Friday, March 8, 2013


Good morning little birds!  It is one of Homer's classic rosy-fingered dawns over here today (except, do not say rosy-fingered anything, am I right?). 

I just wanted to say hello.  I have been on February's sweet roller coaster which passed through and by Valentine's, my 35th birthday, many cakes and flowers and chocolate bon bons, and a surgery and teeth cleaning for my old pup who sadly did not get to share in any of the chocolate treats.  I realized yesterday that it is March and I am still in my February pajamas.  Do you know what I mean?  I don't have pajamas for every month of the year, but I dunno, maybe we all should. 

What I'm trying to say is, I've been sleeping a lot.  And eating cheese and bread, and drinking tea with Tim and going to work and writing letters and listening to the same cd in my car for a week and reading in bed. The stuff of February pajamas.  But now it's March and even though it's supposed to snow up to a foot tonight, I swear I feel Spring in the air.  This week, I opened the back door and found a fat robin pecking the needles under our backyard pine.  The robin looked at me.  I looked at the robin, a quizzical pause for everyone. 

Speaking of birds, I am newly obsessed with geese.  I love their perfect glossed bodies and pitch-black necks, their impending attacks and fearsome size.  I kind of want to throw a net around one and put it in the oven, fairy tale style, you know?  Even though I won't because I think it's illegal to do that.  But when a gaggle of them crosses the gas station parking lot while I pump gas, I can't believe people just go about the business of buying their Twix and cigarettes and Gatorade and Lotto tickets without stopping and watching the waddling parade. 

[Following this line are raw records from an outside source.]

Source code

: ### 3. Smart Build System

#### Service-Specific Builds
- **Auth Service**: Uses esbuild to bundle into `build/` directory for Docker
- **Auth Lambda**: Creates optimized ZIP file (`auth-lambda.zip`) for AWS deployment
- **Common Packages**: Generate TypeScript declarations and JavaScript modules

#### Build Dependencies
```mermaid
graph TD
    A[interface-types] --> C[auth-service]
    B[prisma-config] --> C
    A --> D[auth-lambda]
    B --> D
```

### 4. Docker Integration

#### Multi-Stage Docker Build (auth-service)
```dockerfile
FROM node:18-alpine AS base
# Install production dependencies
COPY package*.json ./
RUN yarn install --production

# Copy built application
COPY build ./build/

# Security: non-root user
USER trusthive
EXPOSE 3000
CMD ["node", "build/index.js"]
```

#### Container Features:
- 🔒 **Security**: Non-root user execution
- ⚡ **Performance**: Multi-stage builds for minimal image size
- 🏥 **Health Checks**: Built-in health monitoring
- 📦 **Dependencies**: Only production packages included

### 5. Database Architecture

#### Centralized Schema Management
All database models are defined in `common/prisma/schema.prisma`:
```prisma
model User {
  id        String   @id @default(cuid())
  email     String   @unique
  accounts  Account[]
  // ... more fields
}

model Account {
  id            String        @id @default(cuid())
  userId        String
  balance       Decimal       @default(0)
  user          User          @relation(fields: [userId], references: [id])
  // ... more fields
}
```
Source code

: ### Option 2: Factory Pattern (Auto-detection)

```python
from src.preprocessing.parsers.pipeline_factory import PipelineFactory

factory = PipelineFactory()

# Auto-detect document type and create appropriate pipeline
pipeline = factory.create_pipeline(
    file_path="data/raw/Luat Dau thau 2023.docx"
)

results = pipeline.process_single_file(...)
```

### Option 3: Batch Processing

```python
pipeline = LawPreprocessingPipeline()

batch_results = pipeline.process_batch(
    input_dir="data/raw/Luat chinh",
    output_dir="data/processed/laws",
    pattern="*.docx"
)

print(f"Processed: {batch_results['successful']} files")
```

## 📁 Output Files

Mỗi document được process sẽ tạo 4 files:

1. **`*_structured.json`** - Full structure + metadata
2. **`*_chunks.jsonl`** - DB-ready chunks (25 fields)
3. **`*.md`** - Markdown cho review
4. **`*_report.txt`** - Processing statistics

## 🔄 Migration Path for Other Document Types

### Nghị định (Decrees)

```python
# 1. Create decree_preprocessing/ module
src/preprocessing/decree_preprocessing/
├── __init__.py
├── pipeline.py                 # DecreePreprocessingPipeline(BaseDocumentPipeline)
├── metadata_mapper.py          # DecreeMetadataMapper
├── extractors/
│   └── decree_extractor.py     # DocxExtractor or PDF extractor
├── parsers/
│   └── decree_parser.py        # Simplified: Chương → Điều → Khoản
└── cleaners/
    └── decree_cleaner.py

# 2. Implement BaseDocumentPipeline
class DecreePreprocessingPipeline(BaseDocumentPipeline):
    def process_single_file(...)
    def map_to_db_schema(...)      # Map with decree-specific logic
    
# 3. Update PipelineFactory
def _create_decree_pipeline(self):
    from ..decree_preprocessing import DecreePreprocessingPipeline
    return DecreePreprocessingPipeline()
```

I was swimming in the Poudre last year, which occurs to me now, after a summer of wildfires and ashy run-off maybe that wasn't such a great idea, and a great blue heron circled the trees above my head, cawing and crackling with such prehistoric awesomeness my teeth might have fallen out of my head for a second.  My jaw certainly dropped to the river rocks below. 

What I'm saying here is, miracles abound, and go about their wild, wind-filled business all around us poor suckers on the ground. 

What I'm saying here is, I like birds.

In other news, I wrote a guest post on the blog of a hero of mine!  It was a total honor to be part of Laura Munson's wintertime project, where she goes into the woods to write and hands over her blog space to guest posts centered around a collective theme.  You can find my post, about my husband's bout with cancer and my long-overdue pact with myself, here

Also, do yourself a favor and read Laura's book, This Is Not the Story You Think It Is - A Season of Unlikely Happiness.  It is stunning, and I won't stop talking about it until you read it, okay?

Finally, yesterday I re-watched a Ted Talk by Brene Brown that adrenalized my heart.  You can watch it here, where she says such gems as: 

Connection is why we're here 
What are we doing with vulnerability?  Why do we struggle with it so much?
To feel this vulnerable means I’m alive.